We’ve done a lot of reporting on the Citigroup-New York Mets $400 million stadium naming rights deal over the past couple weeks, including making a case for keeping the deal intact.
In our unscientific poll on Feb. 4, 61 percent of “SportsBiz” readers said they didn’t think the agreement was a good use of marketing dollars. Well, we just got our hands on a scientific poll —the Seton Hall Sports Poll conducted by The Sharkey Institute.
The pollsters randomly called 1,053 people across the nation and asked them if they thought Citigroup should make an effort to get out of the deal, even if the company has to pay a substantial penalty. Almost two out of every three people (64 percent to be exact) said that Citigroup should do what it can to get out of the deal.

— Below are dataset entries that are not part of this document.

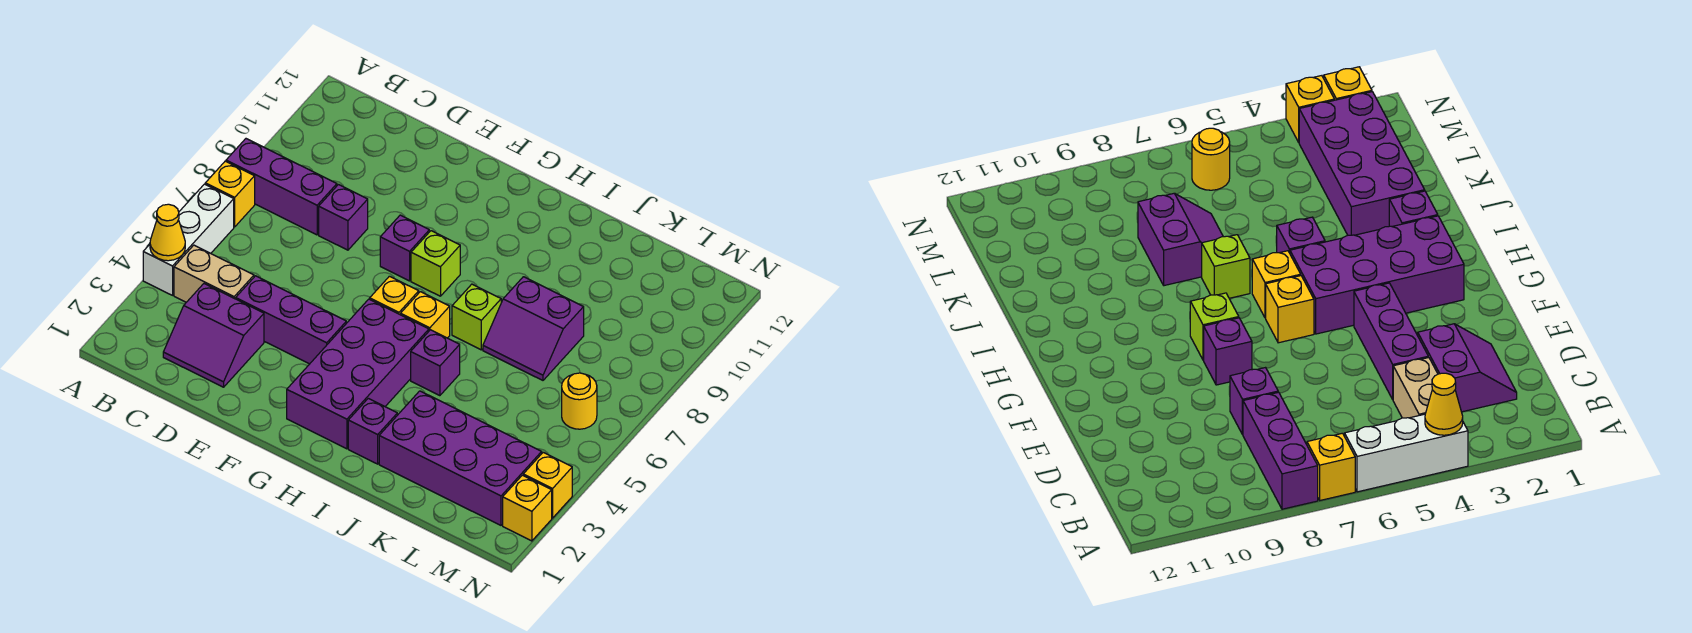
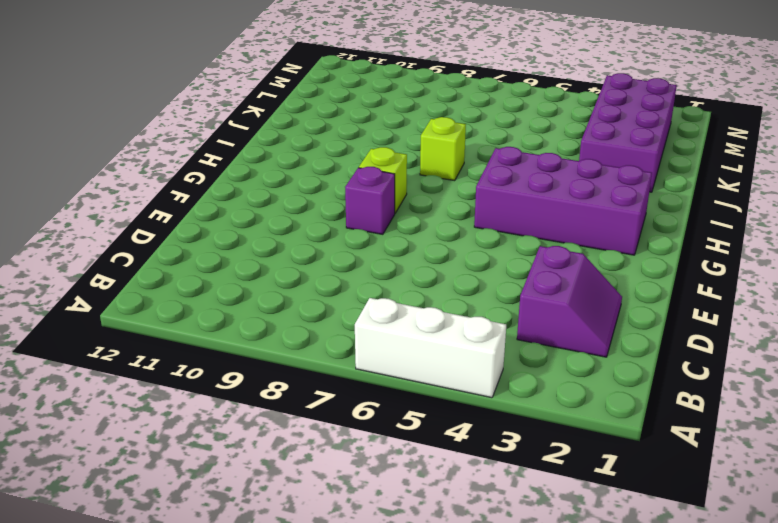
none -> yellow 1x1 brick [205,161,255,227]
none -> purple 1x3 brick [226,139,337,235]
none -> tan 1x2 brick [174,245,254,302]

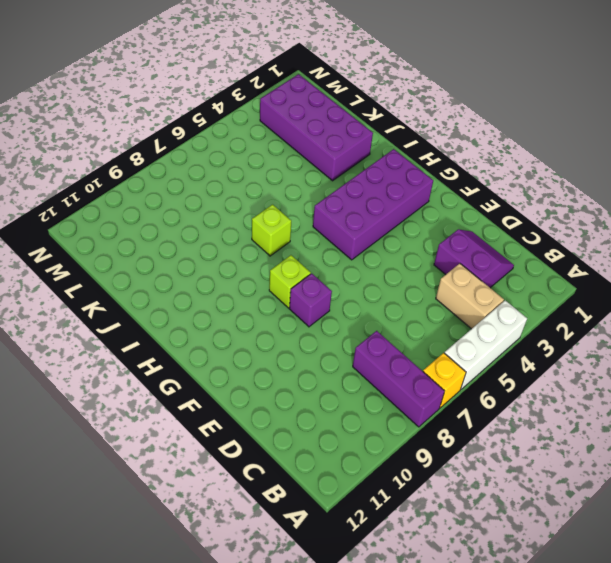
none -> purple 1x3 brick [236,276,346,364]
none -> purple 1x1 brick [319,185,368,250]
none -> yellow 1x1 brick [370,276,419,315]

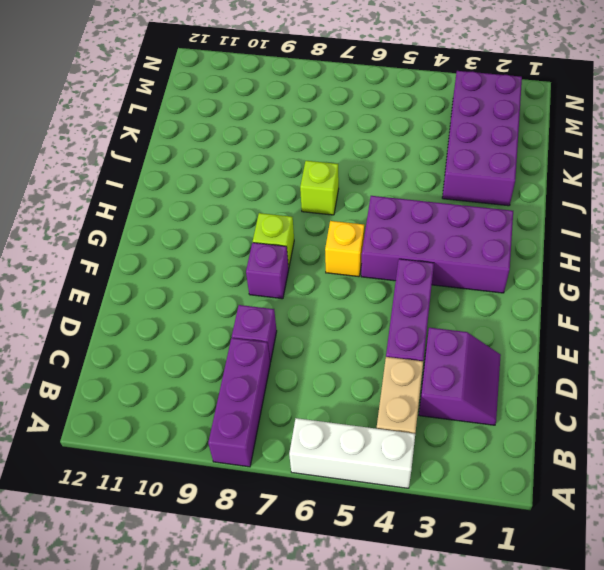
none -> yellow 1x1 brick [205,161,255,227]
none -> yellow 1x1 brick [401,292,450,338]
none -> purple 1x1 brick [348,398,397,464]

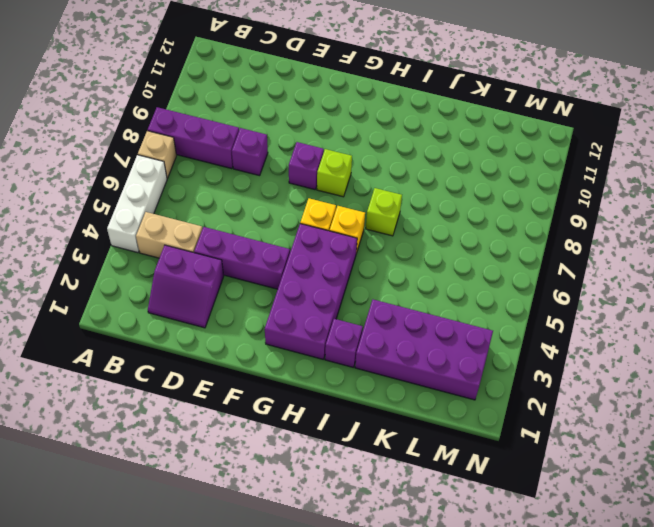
tan 1x1 brick [138,131,177,178] -> yellow 1x1 brick [205,161,255,227]
none -> purple 1x1 brick [411,330,460,396]
none -> purple 2x2 slope [483,277,584,380]
none -> yellow 1x1 round brick [562,373,597,429]

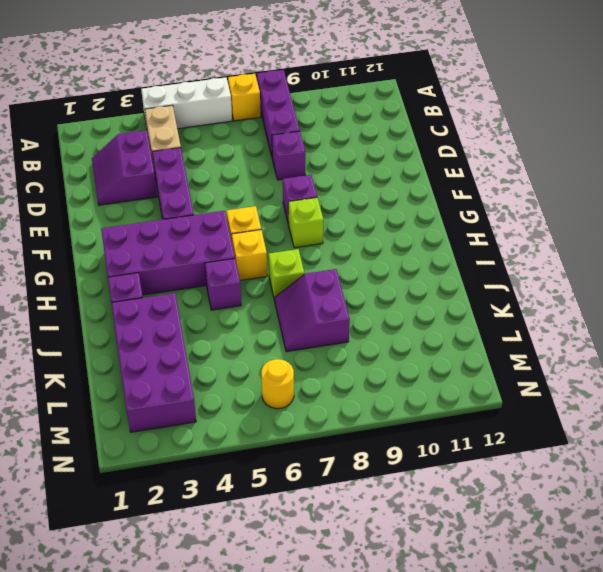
none -> yellow 1x1 brick [503,475,552,541]
none -> yellow 1x1 brick [523,452,572,518]
none -> yellow 1x1 cone [150,204,185,261]

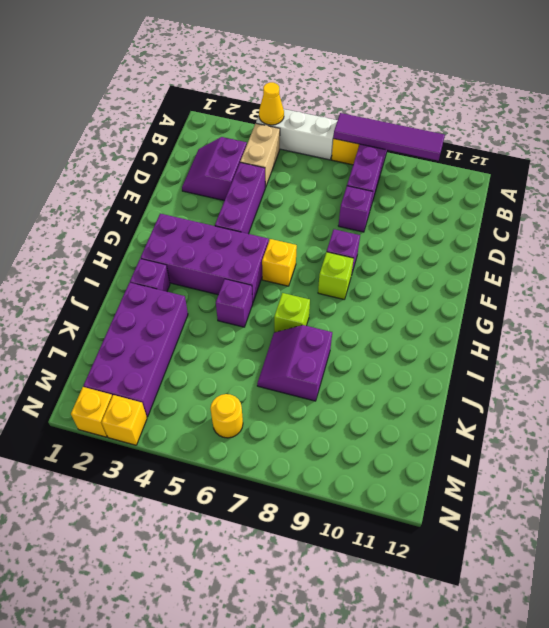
purple 1x4 tile [333,113,445,161] -> none
none -> yellow 1x1 brick [401,292,450,338]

"Just what is involved in Citigroup getting out of the Mets deal is unknown right now, but the public is not satisfied with Citigroup continuing to conduct business as usual while taking in public funds,” said Rick Gentile, the director of the poll.
The key in this question is the word “substantial.”
I contend that if they did get out of the deal the penalty would be at least $150 million. What would the answer be if you substituted the word “substantial” with $150 million. By talking real numbers, you’d get the public to understand that it’s better if a company that is being supported by taxpayer money gets some marketing value out of a $400 million deal instead of getting nothing for $150 million.